Over recent years, following the advances of Natural Language Understanding (NLU), the market is exploding with chatbot applications. Some are acting like utility chatbots – assisting customers in ordering a pizza, searching for flight tickets, controlling smart home devices and more, while others are informative chatbots – used for weather forecasting, answering domain-specific questions, etc. 

The common theme of the above examples is the nature of the medium over which the communication is made – chat – may it be Facebook Messenger, Telegram, Skype, Slack, or web-based.

Interesting properties of these channels are:

  • The user writes (or speaks) 1-2 short sentences in each interaction with the bot.
  • The user expects an immediate response. The response will be short and to the point.
  • Conversation is a series of multiple interactions (our data shows the average number of interactions per conversation is 20).

The screenshots below demonstrate this point.

Google’s Dialog Flow 

Microsoft LUIS

So, what about email bots?

Instant messaging channels are not alone. For B2B companies, most of the communication throughout the customer lifecycle is done over email – starting from marketing outreach, through to sales processes, closure, support, renewals and more.

All the assumptions listed above, made for chat-based bots, are not relevant when we examine the email channel. This introduces some technical challenges that require the attention of developers.

Here are 5 things that are unique about email-bots and understanding email content, with potential approaches to face them.

Focusing on the correct text

Emails are not well structured for automatic processing. An email body is a single block of html,  which can contain past emails from the thread history, the signature of the sender, inline answers to previous questions, confidentiality disclaimers, “think about the environment” footers and other templated texts that may surround the “main” text.

The basis for effective text understanding is a good pre-processing pipeline, which can clean up all the non-relevant content and leave just the text to be analyzed.

Understanding the correct meaning

The way people interact with peers and colleagues over email is very different from how they would do it using instant messaging applications. People often write longer texts, combining multiple points in the same email. They tend to communicate complex ideas with rich language and nuances. A good assistant must be trained to handle these kinds of inputs.

Keeping context in mind

The other side of writing longer, more complex texts is having fewer back-and-forth messages with each user. However, there is still a context for each message the assistant receives from the user. Usually it will contain answers for previously asked questions, and/or questions for the assistant. Keeping the context can help understand the real meaning of the user’s message.

Paying attention to recipients
The context of an email message is influenced also by its recipients. For example, if a user CC’s his colleague to the email, the assistant should take that into consideration on top of the text itself, as it may take the conversation to a different direction. In a cold-email scenario, a user may reply to the assistant saying “I’m not relevant for this email, but I’m copying Mr. Jones who may be interested to hear more”. In this example, having Mr. Jones’ email address from the “CC” field can allow the assistant to continue the conversation with him – just like a human would have done.

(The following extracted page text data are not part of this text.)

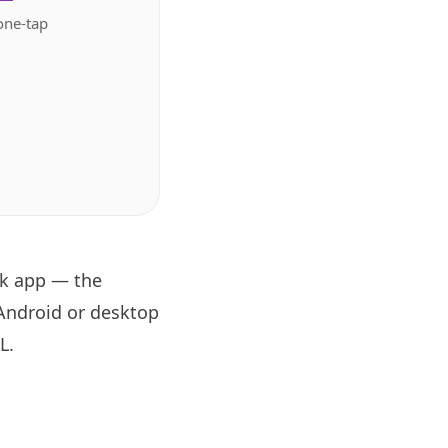
one-tap
ok app — the
 Android or desktop
RL
.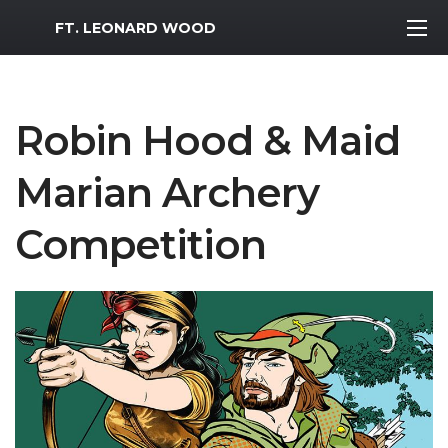
MWR Logo
FT. LEONARD WOOD
Robin Hood & Maid
Marian Archery
Competition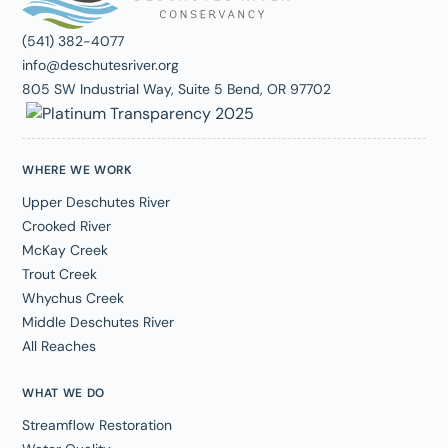
(541) 382-4077
info@deschutesriver.org
805 SW Industrial Way, Suite 5 Bend, OR 97702
WHERE WE WORK
Upper Deschutes River
Crooked River
McKay Creek
Trout Creek
Whychus Creek
Middle Deschutes River
All Reaches
WHAT WE DO
Streamflow Restoration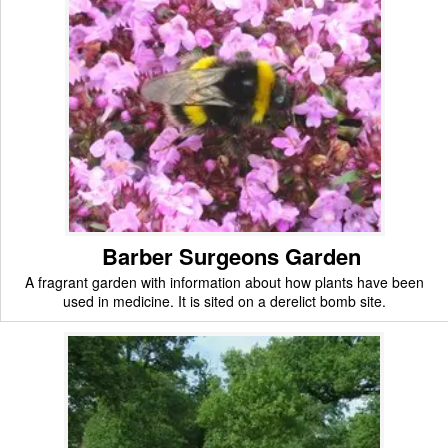
Barber Surgeons Garden
A fragrant garden with information about how plants have been
used in medicine. It is sited on a derelict bomb site.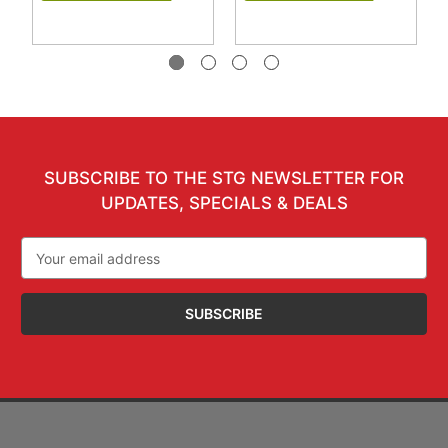
SUBSCRIBE TO THE STG NEWSLETTER FOR
UPDATES, SPECIALS & DEALS
Email
Address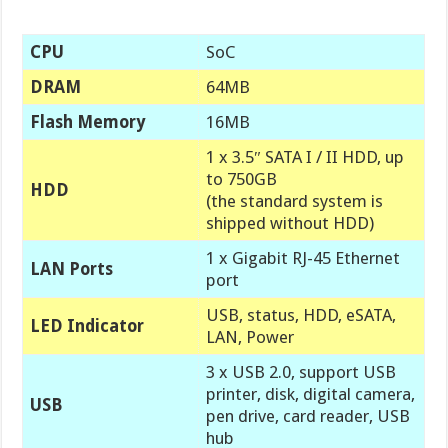
CPU
SoC
DRAM
64MB
Flash Memory
16MB
1 x 3.5″ SATA I / II HDD, up
to 750GB
HDD
(the standard system is
shipped without HDD)
1 x Gigabit RJ-45 Ethernet
LAN Ports
port
USB, status, HDD, eSATA,
LED Indicator
LAN, Power
3 x USB 2.0, support USB
printer, disk, digital camera,
USB
pen drive, card reader, USB
hub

Supporting opt-out requests
Users may want to discontinue the conversation at any given time. The assistant can be trained for this specifically and handle opt-out requests gracefully. Sending emails after being asked to stop is both impolite and legally risky.

Taking care of the above points gave us at Exceed.ai a solid ground for creating Conversational ai assistant that can deal with the unique complexities of email messages. Of course, for a complete conversational experience, the bot answers should be prepared so they deliver the correct messaging and form as a human would have written which has not been covered in this post.

I hope this post will give other bot developers a good head-start for building such applications as well.